Fifty years ago this week, the remnants of Hurricane Agnes drifted north through the Susquehanna River basin as a tropical storm and saturated the entire watershed with wave after wave of torrential rains. The storm caused catastrophic flooding along the river’s main stem and along many major tributaries. The nuclear power station at Three Mile Island, then under construction, received its first major flood. Here are some photos taken during the climax of that flood on June 24, 1972. The river stage as measured just upstream of Three Mile Island at the Harrisburg gauge crested at 33.27 feet, more than 10 feet above flood stage and almost 30 feet higher than the stage at present. At Three Mile Island and Conewago Falls, the river was receiving additional flow from the raging Swatara Creek, which drains much of the anthracite coal region of eastern Schuylkill County—where rainfall from Agnes may have been the heaviest.

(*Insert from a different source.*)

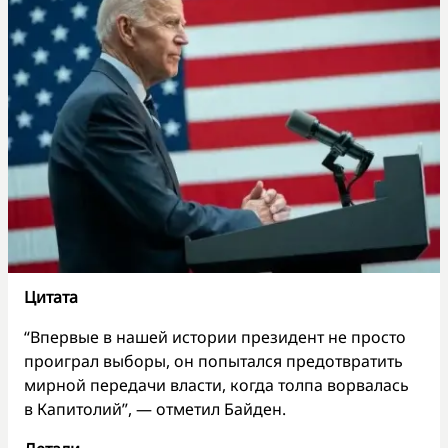
Цитата
“Впервые в нашей истории президент не просто
проиграл выборы, он попытался предотвратить
мирной передачи власти, когда толпа ворвалась
в Капитолий”, — отметил Байден.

Pictures capture just a portion of the experience of witnessing a massive flood. Sometimes the sounds and smells of the muddy torrents tell us more than photographs can show.
Aside from the booming noise of the fuel tank banging along the rails of the south bridge, there was the persistent roar of floodwaters, at the rate of hundreds of thousands of cubic feet per second, tumbling through Conewago Falls on the downstream side of the island. The sound of the rapids during a flood can at times carry for more than two miles. It’s a sound that has accompanied the thousands of floods that have shaped the falls and its unique diabase “pothole rocks” using abrasives that are suspended in silty waters after being eroded from rock formations in the hundreds of square miles of drainage basin upstream. This natural process, the weathering of rock and the deposition of the material closer to the coast, has been the prevailing geologic cycle in what we now call the Lower Susquehanna River Watershed since the end of the Triassic Period, more than two hundred million years ago.
More than the sights and sounds, it was the smell of the Agnes flood that warned witnesses of the dangers of the non-natural, man-made contamination—the pollution—in the waters then flowing down the Susquehanna.
Because they float, gasoline and other fuels leaked from flooded vehicles, storage tanks, and containers were most apparent. The odor of their vapors was widespread along not only along the main stem of the river, but along most of the tributaries that at any point along their course passed through human habitations.
Blended with the strong smell of petroleum was the stink of untreated excrement. Flooded treatment plants, collection systems overwhelmed by stormwater, and inundated septic systems all discharged raw sewage into the river and many of its tributaries. This untreated wastewater, combined with ammoniated manure and other farm runoff, gave a damaging nutrient shock to the river and Chesapeake Bay.
Adding to the repugnant aroma of the flood was a mix of chemicals, some percolated from storage sites along watercourses, and yet others leaking from steel drums seen floating in the river. During the decades following World War II, stacks and stacks of drums, some empty, some containing material that is very dangerous, were routinely stored in floodplains at businesses and industrial sites throughout the Susquehanna basin. Many were lifted up and washed away during the record-breaking Agnes flood. Still others were “allowed” to be carried away by the malicious pigs who see a flooding stream as an opportunity to “get rid of stuff”. Few of these drums were ever recovered, and hundreds were stranded along the shoreline and in the woods and wetlands of the floodplain below Conewago Falls. There, they rusted away during the next three decades, some leaking their contents into the surrounding soils and waters. Today, there is little visible trace of any.
During the summer of ’72, the waters surrounding Three Mile Island were probably viler and more polluted than at any other time during the existence of the nuclear generating station there. And little, if any of that pollution originated at the facility itself.
The Susquehanna’s floodplain and water quality issues that had been stashed in the corner, hidden out back, and swept under the rug for years were flushed out by Agnes, and she left them stuck in the stinking mud.